For a performance-based car infused with track day DNA, this steed (heh) is mighty comfortable to spend the day in. The Recaro seats are far from a dealbreaker for long-distance travel in this particular iteration of the Dark Horse. Sure, you could say that I felt that way because I’m a small-framed individual, so I naturally fit into these seats better than most. But I’ll argue that I sat in these seats for a solid four hours, after a full morning track session, and did not require any aids in extracting my old body out of the seat.
The same comfort can be said of the ride, where the chassis and MagneRide shine bright. The same beautiful combo making your track day feel more smooth than a Hoonigan video stunt successfully achieved, is making your work day commute more tolerable than a performance car should be on the road. I tested this theory by crossing a few train tracks on our Sunday drive about North Carolina, and while we didn’t hit the tracks at blasphemous speeds, we also didn’t baby the car or slow down to 5 mph to traverse them either. Nothing about it was jarring or stiff.
Thoughts
With the death of the V8 Hemi and Challengers and likely, the long-seemingly-dead-already Camaro, there’s not much else out there to choose from when it comes to having a fun, track-capable horsepower hungry vehicle from Detroit. Which makes you ask yourself if the Mustang, or its meaner Dark Horse model, are simply more special because they might be the last, front-engine V8 American sports cars you can buy.

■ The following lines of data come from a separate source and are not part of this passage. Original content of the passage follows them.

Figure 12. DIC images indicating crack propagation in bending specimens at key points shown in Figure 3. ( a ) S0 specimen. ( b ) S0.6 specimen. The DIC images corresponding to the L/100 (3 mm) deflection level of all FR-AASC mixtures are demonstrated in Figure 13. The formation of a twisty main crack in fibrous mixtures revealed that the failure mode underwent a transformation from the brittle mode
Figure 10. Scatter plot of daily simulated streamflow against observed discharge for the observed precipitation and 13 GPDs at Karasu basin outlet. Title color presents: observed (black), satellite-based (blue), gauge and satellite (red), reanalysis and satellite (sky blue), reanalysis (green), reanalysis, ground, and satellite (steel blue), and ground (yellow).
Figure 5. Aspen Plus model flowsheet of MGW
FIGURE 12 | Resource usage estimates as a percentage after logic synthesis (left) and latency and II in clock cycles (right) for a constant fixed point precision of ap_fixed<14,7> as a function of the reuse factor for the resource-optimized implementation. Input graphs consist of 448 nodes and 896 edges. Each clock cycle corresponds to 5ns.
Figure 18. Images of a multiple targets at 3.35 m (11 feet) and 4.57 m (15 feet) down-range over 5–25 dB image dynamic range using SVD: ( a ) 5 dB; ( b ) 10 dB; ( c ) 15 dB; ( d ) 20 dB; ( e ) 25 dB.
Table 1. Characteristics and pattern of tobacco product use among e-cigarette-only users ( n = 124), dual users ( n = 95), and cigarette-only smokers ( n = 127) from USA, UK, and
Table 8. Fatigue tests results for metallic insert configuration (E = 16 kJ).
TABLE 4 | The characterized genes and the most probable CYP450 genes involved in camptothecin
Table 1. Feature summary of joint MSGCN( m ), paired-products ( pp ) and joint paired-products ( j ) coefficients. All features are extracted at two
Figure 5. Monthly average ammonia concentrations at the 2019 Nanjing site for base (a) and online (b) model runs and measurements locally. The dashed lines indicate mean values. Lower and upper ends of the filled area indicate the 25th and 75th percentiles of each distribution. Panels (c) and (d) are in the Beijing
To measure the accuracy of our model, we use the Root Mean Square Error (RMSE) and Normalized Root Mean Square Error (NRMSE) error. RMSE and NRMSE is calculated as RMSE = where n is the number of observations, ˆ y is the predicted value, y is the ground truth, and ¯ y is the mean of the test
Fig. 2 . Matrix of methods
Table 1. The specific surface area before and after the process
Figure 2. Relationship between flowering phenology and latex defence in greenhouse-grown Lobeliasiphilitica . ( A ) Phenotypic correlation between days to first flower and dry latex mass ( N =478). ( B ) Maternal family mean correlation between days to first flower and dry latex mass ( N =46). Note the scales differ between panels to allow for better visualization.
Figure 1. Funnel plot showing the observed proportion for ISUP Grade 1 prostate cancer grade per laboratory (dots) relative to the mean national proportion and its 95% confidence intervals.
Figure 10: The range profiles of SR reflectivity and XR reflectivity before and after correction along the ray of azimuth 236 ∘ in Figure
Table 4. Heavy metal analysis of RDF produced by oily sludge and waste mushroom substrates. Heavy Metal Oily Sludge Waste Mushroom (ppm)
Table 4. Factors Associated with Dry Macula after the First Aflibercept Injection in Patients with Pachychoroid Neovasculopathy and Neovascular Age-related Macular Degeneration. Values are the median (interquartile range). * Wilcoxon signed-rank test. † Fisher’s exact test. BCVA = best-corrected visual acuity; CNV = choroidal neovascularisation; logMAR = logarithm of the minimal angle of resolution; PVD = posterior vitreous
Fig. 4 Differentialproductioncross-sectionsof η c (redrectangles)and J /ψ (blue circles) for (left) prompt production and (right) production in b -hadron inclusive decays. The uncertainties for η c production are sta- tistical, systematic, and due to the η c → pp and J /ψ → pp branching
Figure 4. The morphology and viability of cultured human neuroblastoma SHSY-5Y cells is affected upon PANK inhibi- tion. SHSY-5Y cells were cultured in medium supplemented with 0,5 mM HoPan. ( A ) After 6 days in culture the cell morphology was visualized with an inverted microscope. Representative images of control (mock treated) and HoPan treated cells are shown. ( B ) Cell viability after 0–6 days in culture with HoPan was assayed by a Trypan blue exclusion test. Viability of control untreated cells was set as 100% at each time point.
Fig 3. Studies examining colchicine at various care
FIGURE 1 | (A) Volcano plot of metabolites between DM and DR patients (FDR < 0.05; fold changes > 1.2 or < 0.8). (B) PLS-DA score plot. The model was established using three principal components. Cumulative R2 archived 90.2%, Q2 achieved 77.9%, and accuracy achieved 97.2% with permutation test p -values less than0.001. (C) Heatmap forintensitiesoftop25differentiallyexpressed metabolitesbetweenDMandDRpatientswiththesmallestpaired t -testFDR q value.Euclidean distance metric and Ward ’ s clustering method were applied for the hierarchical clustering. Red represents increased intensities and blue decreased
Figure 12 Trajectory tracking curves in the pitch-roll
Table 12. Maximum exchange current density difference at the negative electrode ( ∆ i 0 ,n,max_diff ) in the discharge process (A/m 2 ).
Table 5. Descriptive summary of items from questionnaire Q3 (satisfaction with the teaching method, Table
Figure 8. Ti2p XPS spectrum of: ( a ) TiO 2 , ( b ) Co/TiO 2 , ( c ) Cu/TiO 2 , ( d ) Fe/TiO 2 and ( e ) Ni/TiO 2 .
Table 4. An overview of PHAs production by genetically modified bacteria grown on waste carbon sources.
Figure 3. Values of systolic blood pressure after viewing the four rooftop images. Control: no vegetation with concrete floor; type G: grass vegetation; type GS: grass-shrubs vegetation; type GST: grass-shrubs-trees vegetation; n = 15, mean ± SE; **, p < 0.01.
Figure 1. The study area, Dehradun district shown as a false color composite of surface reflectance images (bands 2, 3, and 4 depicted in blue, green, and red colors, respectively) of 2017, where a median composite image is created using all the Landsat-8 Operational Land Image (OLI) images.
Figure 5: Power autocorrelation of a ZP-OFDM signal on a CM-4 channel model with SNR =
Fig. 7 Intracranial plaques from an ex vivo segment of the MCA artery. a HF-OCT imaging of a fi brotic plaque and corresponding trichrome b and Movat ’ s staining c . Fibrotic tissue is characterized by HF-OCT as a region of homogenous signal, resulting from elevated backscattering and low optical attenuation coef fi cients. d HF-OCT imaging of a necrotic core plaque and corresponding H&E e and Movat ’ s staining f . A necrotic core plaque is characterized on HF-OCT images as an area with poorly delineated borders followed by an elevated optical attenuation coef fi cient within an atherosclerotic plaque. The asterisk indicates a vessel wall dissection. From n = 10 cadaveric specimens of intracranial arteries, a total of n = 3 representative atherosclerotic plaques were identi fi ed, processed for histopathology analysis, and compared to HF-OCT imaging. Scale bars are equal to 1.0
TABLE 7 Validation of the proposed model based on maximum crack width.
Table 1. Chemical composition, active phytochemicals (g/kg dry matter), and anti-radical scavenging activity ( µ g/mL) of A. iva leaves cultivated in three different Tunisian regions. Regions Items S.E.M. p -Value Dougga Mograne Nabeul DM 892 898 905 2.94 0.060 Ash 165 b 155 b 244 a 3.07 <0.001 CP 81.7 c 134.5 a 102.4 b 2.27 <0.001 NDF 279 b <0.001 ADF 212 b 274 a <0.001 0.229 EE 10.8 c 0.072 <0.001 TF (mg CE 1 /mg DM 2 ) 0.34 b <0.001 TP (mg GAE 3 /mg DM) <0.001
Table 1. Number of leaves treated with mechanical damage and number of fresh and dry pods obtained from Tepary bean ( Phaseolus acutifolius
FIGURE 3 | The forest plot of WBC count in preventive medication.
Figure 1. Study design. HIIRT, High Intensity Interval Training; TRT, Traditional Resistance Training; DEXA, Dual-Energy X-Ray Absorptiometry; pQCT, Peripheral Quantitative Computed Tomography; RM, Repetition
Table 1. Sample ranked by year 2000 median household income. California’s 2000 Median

In many ways, yes. Absolutely that is the case. But that doesn’t mean you should look at Mustang as capable of continuing to fill that engine-shaped hole for only the sake of its rarity. Look at it as something special because it is, comparatively, something special. It’s a vehicle made for drivers, whether that’s daily, learning how to track, or the most professional of drivers. The added 500-hp V8 beloved Coyote engine is just the cake topper to a very delicious cake.
And in the meantime, Mustang, and its Dark Horse are happy to take that well-deserved crown of V8 darling, or at least earn it before its counterparts go extinct. As I found out on the track, it will certainly be willing to put up a fight.